Gloria Shea sells insurance by day, yet she’s been a fan of storytelling since her childhood in Cleveland. She’ll produce her very first script, “ Sugar: The Stage Play,” at Cuyahoga Community College’s John P. Murphy Foundation Theatre on September 17.
The play should not be confused with the 1970s Broadway production “Sugar.” That short-lived musical was based on the film “Some Like It Hot.” “Sugar: The Stage Play” owes a debt to classic Blaxploitation movies like “Across 110 th Street” and “Black Caesar.”

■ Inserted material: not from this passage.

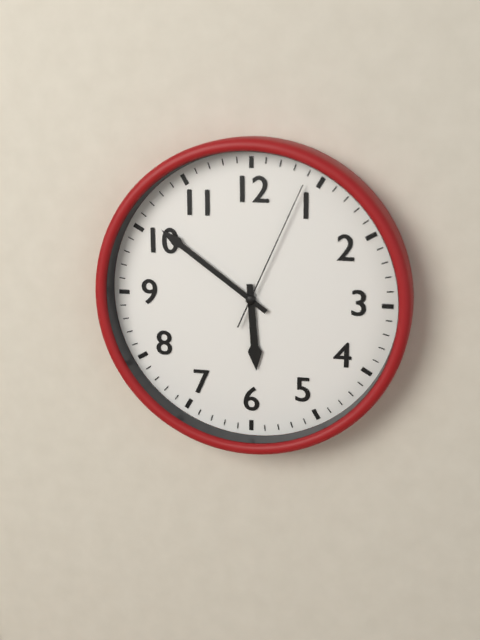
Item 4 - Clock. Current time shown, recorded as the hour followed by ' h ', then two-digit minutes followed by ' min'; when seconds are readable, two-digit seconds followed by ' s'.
5 h 51 min 04 s
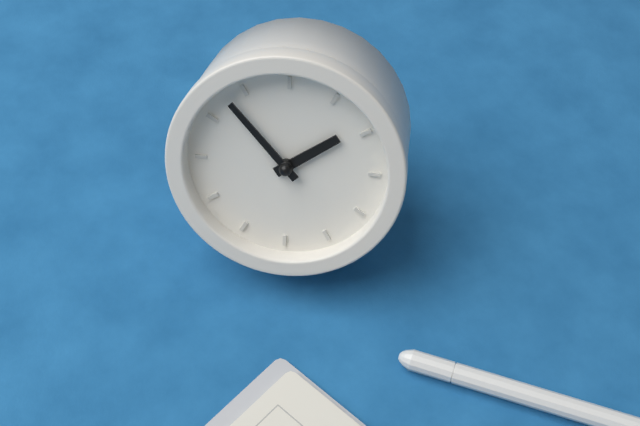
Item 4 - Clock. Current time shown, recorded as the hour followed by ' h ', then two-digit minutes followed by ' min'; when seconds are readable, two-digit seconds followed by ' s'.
12 h 48 min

"It is a story of a young fella who gets caught up in the game,” she said. “He grows up with a young fellow named Levi, who is Jewish. They grow up in the same urban neighborhood. Then they grow up to be like blood brothers, and Levi brings him into the game. But Sugar comes in, and Sugar's a natural-born leader.”
From there, it’s a tale of their success and where Sugar sees his life heading.
“I've heard, I can't even tell you how many times, that this should be set to film,” she said. “Our director, by the way, who is also a local Clevelander, and he's very well-known for films [and] he actually had shot a lot of films here, his name is Joseph Billups. And the next thing that he would like to do is put the play to film.”
Angela Thomas (left) and Donna McCain in rehearsal. [Kabir Bhatia / Ideastream Public Media]
Shea was inspired to create characters while growing up in Cleveland in the 1970s, listening to radio shows like “CBS Radio Mystery Theater.”
“That was my first introduction to characters and I was enamored with it,” she said. “It was very thrilling for me, and it just took me to another world… I would just get caught up in it.”
The play includes original music, and many of the actors are Cleveland-based singers such as Charles Reed (Sugar) and Noire Whitehead (Lola). Yet with its North Coast roots, some may wonder why she set the play in Chicago.
“I just really don't have a great answer for that,” she said. “It just kind of flowed into the storyline. I love Chicago as well as loving my own hometown. But we're like a miniature Chicago here. There's a lot of similarities.”